I just lost a couple of days on perhaps the same issue. TL;DR: are you sure your watchlist has the same number and order of columns as your ce.dmatrix?

In the current implementation of xgb.cv, any watchlist argument that gets passed in is going to get ignored. xgb.cv ends up calling xgb.cv.mknfold, which forcibly sets the watchlist for each of the folds as below:

for (k in 1:nfold) {
    dtest <- slice(dall, folds[[k]])
    didx <- c()
    for (i in 1:nfold) {
      if (i != k) {
        didx <- append(didx, folds[[i]])
      }
    }
    dtrain <- slice(dall, didx)
    bst <- xgb.Booster(param, list(dtrain, dtest))
    watchlist <- list(train=dtrain, test=dtest)
    ret[[k]] <- list(dtrain=dtrain, booster=bst, watchlist=watchlist, index=folds[[k]])
  }

This makes sense, since as others have said passing in a watchlist to xgb.cv doesn't make a ton of sense. So the "test" showing in your cv output is not the same data set as the "test" showing in your xgb.train output

xgb.train calls xgb.iter.eval in order to evaluate the test statistics of the in-sample and watchlist data. xgb.iter.eval does the actual computation like this:

 msg <- paste("[", iter, "]", sep="")
      for (j in 1:length(watchlist)) {
        w <- watchlist[j]
        if (length(names(w)) == 0) {
          stop("xgb.eval: name tag must be presented for every elements in watchlist")
        }
        preds <- predict(booster, w[[1]])
        ret <- feval(preds, w[[1]])
        msg <- paste(msg, "\t", names(w), "-", ret$metric, ":", ret$value, sep="")
      }

So it calls predict() using the booster handle. Since this is the same booster handle class that gets returned from a call to xgb.train, this is equivalent to you calling predict() with your finished model.

** Exercise instructions **
Can you pick up the post above about xgb.cv and watchlists after its last sentence and carry it on? The material that comes next plays no part in this.

** Recorded information **

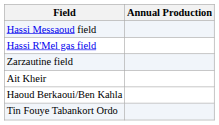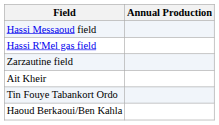rows swapped: Haoud Berkaoui/Ben Kahla <-> Tin Fouye Tabankort Ordo
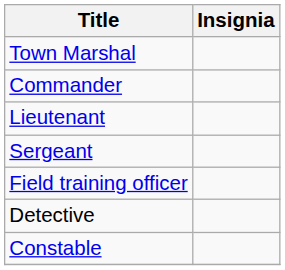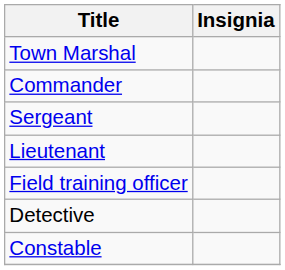rows swapped: Lieutenant <-> Sergeant
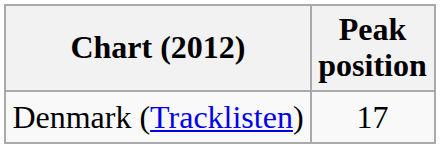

** Final result **
Somewhere in the bowels of the C++ implementation of Booster, it appears that predict() does not verify that the column names of the data you pass in match the column names of the data your model was built off of. It doesn't even check that there are the correct number of columns. You can see this easily for yourself by examining the output of the following calls:

head(predict(bst, newdata=ce.dmatrix))
#predict using only the first 10 columns, missing values default to 0
head(predict(bst, newdata=ce.dmatrix[,1:10]))
#predict using the wrong columns, because we ignore column names
head(predict(bst, newdata=ce.dmatrix[,sample(ncol(ce.dmatrix))]))

So if your watchlist "test" set is defined incorrectly, you will see exactly the kind of odd behavior you are seeing. You can check if they are identical by doing something along the lines of this:

colnames(ce.dmatrix)[!(colnames(ce.dmatrix) %in% colnames(watchlist[[1]]))]
colnames(watchlist[[1]])[!(colnames(watchlist[[1]]) %in% colnames(ce.dmatrix))]

In my case, I was cleaning my test and training data separately, and because some factor levels showed up in training but not in test, my test data had the wrong number of columns/columns in incorrect places.

Hope that helps.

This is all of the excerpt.